[Record excerpts — start]

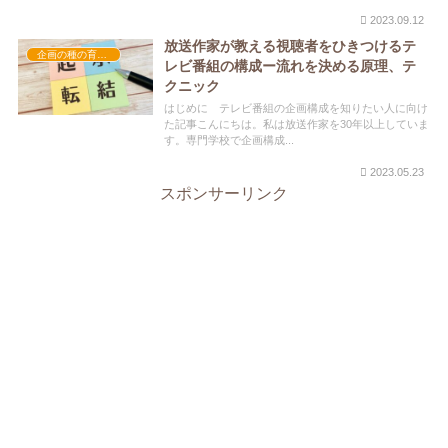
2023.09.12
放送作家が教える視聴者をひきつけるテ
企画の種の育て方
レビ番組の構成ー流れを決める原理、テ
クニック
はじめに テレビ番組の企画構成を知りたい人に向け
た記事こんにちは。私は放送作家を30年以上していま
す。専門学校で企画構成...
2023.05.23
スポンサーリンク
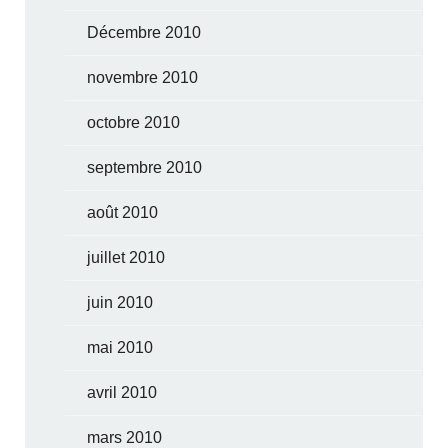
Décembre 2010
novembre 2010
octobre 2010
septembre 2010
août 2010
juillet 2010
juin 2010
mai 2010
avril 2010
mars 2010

[Record excerpts — finish]
[Record excerpts — start]

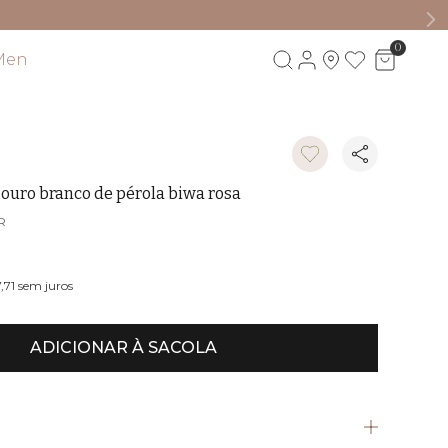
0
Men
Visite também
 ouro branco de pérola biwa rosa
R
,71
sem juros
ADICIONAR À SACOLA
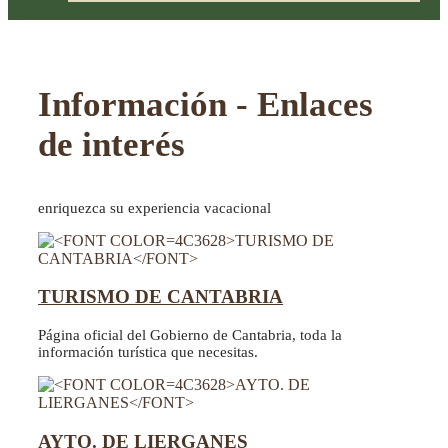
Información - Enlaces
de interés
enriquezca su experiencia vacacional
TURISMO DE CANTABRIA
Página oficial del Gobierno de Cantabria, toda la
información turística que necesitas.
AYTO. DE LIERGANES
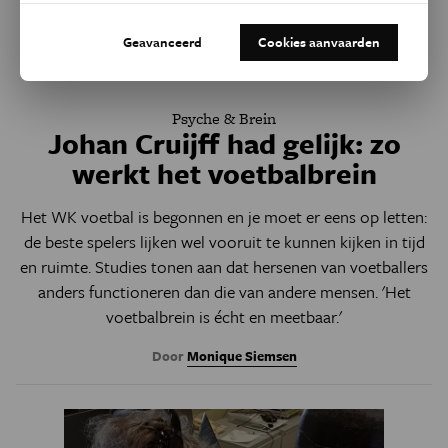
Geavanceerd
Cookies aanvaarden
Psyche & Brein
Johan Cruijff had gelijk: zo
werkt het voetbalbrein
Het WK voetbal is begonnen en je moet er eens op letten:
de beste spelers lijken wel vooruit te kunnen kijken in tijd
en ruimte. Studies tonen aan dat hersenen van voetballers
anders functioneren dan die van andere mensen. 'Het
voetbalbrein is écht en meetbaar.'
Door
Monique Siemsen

[Record excerpts — finish]

## Work to complete
Some of the data mentions "voetbalbrein". Copy every line where it does.

## Written response
werkt het voetbalbrein
voetbalbrein is écht en meetbaar.'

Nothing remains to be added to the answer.